TARGET TO OPEN EARLIER ON THANKSGIVING
NEW YORK (AP) — Target Corp. is the latest retailer to open earlier on Thanksgiving this year. The Minneapolis-based discounter said it will open at 8 p.m. on the holiday — an hour earlier than last year. Stores will remain open throughout the night and close at 11 p.m. on the day after Thanksgiving known as Black Friday. Target also will offer hundreds of deals online on Thanksgiving morning that will include almost all deals that will be available in stores. In addition, Target said it will feature 15 online-only daily discounts for two weeks beginning on the Sunday before Thanksgiving.

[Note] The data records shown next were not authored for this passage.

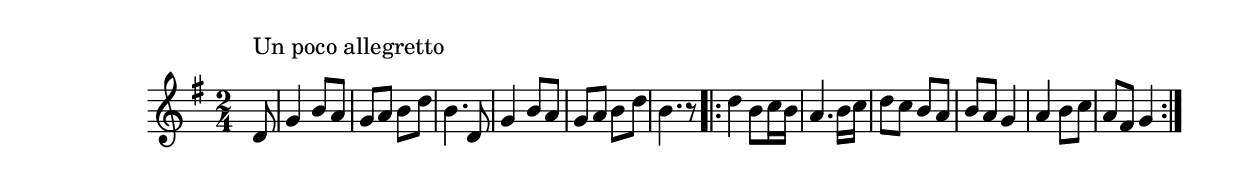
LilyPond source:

\version "2.19.49"
%{\header {
  title = "Derrièr’ Chez Nous il y a Trois Fleurs (France)"
  composer = "anonymous"
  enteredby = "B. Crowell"
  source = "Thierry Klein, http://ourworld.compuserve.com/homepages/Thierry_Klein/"
}%}
\score{{\key g \major
\time 2/4
%{\tempo 8=115
%}\relative c' {
  \partial 8
  d8^\markup{\column { "Un poco allegretto" " " }} g4 b8 a | g8 a b d | b4. d,8 | g4 b8 a | g8 a b d | b4. r8
  \bar ".|:" d4 b8 c16 b | a4. b16 c | d8 c b a | b a g4 | a4 b8 c | a8 fis g4
  \bar ":|."
}

}}
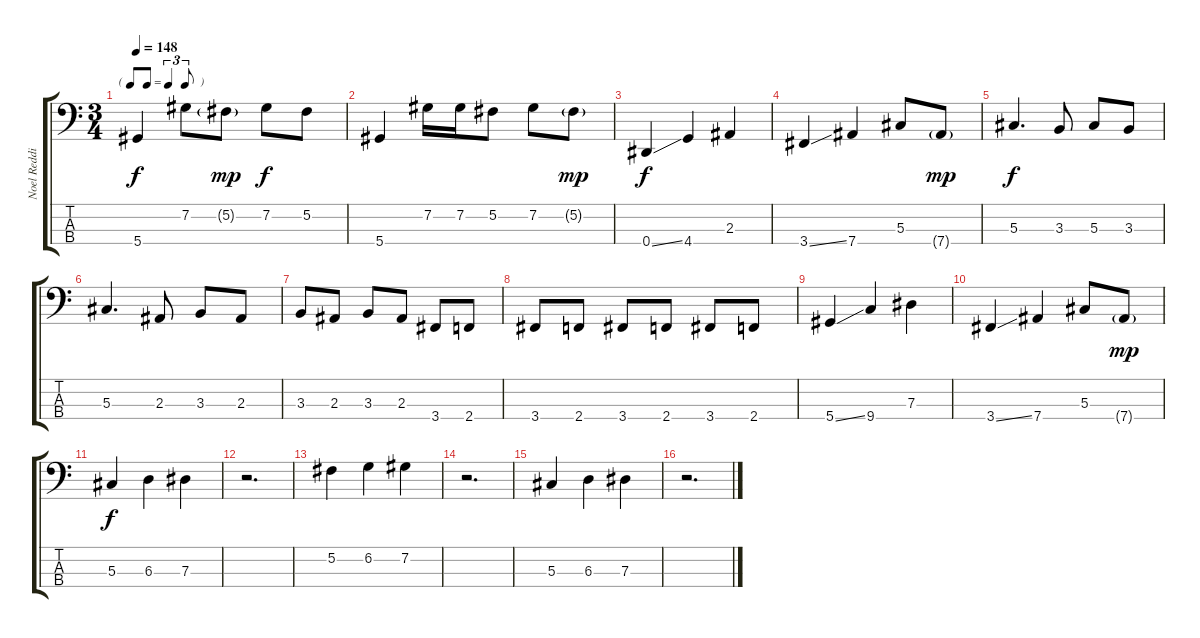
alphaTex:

\track ("Noel Redding" "Noel Reddi") {instrument electricbassfinger}
\staff {score tabs}
\tuning (Gb2 Db2 Ab1 Eb1) {hide}
\ts (3 4)
\tf triplet8th
\tempo 148
\clef f4
\ks c
5.4.4{dy f} 7.2.8 5.2{g}.8{dy mp} 7.2.8{dy f} 5.2.8 |
5.4.4 7.2.16 7.2.16 5.2.8 7.2.8 5.2{g}.8{dy mp} |
0.4{ss}.4{dy f} 4.4.4 2.3.4 |
3.4{ss}.4 7.4.4 5.3.8 7.4{g}.8{dy mp} |
5.3.4{d dy f} 3.3.8 5.3.8 3.3.8 |
5.3.4{d} 2.3.8 3.3.8 2.3.8 |
3.3.8 2.3.8 3.3.8 2.3.8 3.4.8 2.4.8 |
3.4.8 2.4.8 3.4.8 2.4.8 3.4.8 2.4.8 |
5.4{ss}.4 9.4.4 7.3.4 |
3.4{ss}.4 7.4.4 5.3.8 7.4{g}.8{dy mp} |
5.3.4{dy f} 6.3.4 7.3.4 |
r.2{d} |
5.2.4 6.2.4 7.2.4 |
r.2{d} |
5.3.4 6.3.4 7.3.4 |
r.2{d}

AMAZON, US POSTAL SERVICE WILL DELIVER ON SUNDAYS
NEW YORK (AP) — Amazon is teaming up with the U.S. Postal Service to deliver packages on Sundays. The Seattle company says Sunday delivery will be available this week to customers in the New York and Los Angeles metropolitan areas. Amazon and the Postal Service plan to roll out service to “a large portion of the U.S. population” next year, including the cities of Dallas, Houston, New Orleans, and Phoenix. Amazon expects Sunday delivery to be popular with members of its Prime service, which costs $79 a year and comes with free two-day shipping on many items on the site as well as access to Amazon’s TV and movie streaming service. But Sunday delivery will be available to all Amazon customers.

TRANSOCEAN AGREES TO DEAL WITH ICAHN
NEW YORK (AP) — Oil driller Transocean has agreed to a deal with billionaire investor Carl Icahn after a months-long proxy fight. The company said Monday that it has agreed to support a dividend of $3 per share and reduce the size of its board. It is also looking to boost margins by $800 million through cost-cutting efforts and other measures. The stock climbed in premarket trading. Icahn, a minority shareholder in Transocean Ltd., had previously pushed for a $4 per share dividend but Transocean’s shareholders rejected it. Icahn, known for shaking up companies in which he invests, had also wanted several board changes.

SHIRE BUYS VIROPHARMA IN $4.2 BILLION DEAL
LONDON (AP) — The drugmaker Shire PLC plans to strengthen its rare disease treatment portfolio by spending $4.2 billion in cash to buy the biopharmaceutical company ViroPharma Inc. The Dublin-based drugmaker said Monday it will pay $50 for each share of ViroPharma, which is based in Exton, Pa. That represents a 27 per cent premium on the U.S. company’s closing price Friday, the last trading day before the deal was announced. ViroPharma focuses on serious diseases with few, if any, available therapies. Its products include Cinryze, which is used to prevent and treat attacks of hereditary angioedema, a rare genetic disorder that can cause dangerous swelling of the throat or larynx.